At the very end of the research, human persons were reinstituted (i) as a means of addressing politically sensitive North Carolina unemployment/substance abuse issues, and (ii) because of the need of human involvement under terms of certain federal research grants. Partial humans were also utilized, as in the military, to guide flying drones stationed over rapids.

NOCMACOC had “grudging respect” for whitewater dirtbags and local partial humans who participated in our research efforts and bit the big one. “R.I.P.” and “Don’t let the door hit you on the way out.”

NOCMACOC ANNOUNCEMENT OF EXPERIMENTAL RESULTS: 100% synchronization of the optical guidance and machine propulsion of the watercraft was achieved by a “machine learning” iterative process, augmented with flying “drone” technology.  
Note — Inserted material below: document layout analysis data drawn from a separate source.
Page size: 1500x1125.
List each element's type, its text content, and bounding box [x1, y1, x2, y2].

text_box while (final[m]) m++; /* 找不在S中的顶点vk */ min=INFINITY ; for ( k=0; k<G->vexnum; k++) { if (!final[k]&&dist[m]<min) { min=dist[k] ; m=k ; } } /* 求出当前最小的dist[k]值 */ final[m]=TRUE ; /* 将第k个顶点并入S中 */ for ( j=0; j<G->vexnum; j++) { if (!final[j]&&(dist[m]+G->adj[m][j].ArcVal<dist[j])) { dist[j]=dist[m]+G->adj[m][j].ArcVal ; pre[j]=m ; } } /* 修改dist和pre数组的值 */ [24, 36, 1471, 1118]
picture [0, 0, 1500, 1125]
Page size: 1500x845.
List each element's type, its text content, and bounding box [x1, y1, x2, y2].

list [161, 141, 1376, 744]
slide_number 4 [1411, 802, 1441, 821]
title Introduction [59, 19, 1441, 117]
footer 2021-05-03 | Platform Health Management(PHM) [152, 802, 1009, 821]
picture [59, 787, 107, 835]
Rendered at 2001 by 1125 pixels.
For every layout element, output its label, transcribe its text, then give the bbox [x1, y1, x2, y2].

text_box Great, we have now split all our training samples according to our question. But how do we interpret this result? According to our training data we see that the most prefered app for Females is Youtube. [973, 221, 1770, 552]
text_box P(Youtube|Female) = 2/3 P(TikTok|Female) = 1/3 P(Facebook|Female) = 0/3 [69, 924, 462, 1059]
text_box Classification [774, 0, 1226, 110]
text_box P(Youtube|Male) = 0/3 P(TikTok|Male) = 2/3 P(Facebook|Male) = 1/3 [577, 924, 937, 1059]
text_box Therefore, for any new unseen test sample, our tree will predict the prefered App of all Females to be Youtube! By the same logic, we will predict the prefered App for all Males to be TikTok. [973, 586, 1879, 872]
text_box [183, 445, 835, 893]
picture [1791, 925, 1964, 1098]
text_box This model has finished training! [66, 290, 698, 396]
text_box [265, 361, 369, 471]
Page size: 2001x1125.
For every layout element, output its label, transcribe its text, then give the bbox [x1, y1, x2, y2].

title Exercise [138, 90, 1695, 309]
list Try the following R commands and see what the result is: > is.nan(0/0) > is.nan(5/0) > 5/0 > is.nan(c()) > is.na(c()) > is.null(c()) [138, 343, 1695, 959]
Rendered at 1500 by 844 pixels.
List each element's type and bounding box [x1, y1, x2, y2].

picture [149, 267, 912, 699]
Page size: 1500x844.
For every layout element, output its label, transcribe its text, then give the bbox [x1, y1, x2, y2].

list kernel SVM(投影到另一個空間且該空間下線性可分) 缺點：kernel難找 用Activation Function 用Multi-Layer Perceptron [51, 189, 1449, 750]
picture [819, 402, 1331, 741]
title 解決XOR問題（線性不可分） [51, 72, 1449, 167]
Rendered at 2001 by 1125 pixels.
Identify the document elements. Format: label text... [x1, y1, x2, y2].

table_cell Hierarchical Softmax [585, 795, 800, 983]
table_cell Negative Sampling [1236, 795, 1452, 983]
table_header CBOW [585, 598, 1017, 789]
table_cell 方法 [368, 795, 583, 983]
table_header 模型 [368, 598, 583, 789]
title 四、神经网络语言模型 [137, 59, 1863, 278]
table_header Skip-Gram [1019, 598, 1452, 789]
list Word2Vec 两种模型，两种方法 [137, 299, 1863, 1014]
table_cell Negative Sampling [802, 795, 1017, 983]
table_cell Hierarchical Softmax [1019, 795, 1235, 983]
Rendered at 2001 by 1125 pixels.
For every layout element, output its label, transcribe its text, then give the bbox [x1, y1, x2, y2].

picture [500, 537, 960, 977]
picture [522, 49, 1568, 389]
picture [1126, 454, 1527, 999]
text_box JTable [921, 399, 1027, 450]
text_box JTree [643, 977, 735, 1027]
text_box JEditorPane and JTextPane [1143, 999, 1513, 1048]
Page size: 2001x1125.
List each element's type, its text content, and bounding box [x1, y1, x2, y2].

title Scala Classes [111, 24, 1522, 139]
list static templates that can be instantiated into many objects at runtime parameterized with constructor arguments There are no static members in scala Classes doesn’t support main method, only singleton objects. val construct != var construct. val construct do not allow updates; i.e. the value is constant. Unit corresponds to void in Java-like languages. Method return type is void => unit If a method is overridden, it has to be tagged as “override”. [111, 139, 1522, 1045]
Some other NOCMACOC research determinations, put into “plain English”:
  • Path is sketched for human loss-of-life to be eliminated by the implementation of AI in canoe/kayak watercraft.  Likewise human injury. 
  • AI fearless but not stupid. 
  • AI can roll kayaks/canoes 100% success rate.
  • After only one hundred iterations: AI surpasses instincts of novice person, 98%. 
  • After ten million iterations, in relation to a “whitewater professional”: 
    • AI assembles a more totalized view of the physics, fluid dynamics, meteorological anomalies/concerns, water flow rate and terrestrial drainage rates, and percentage probability of predatory organisms/microorganisms.
    • AI-guided boats travel 120% faster than human-guided boats during periods of polychromatic sunset and other “pretty” obstacles.
    • AI unable to determine whether any given day will be “a good day on the river”.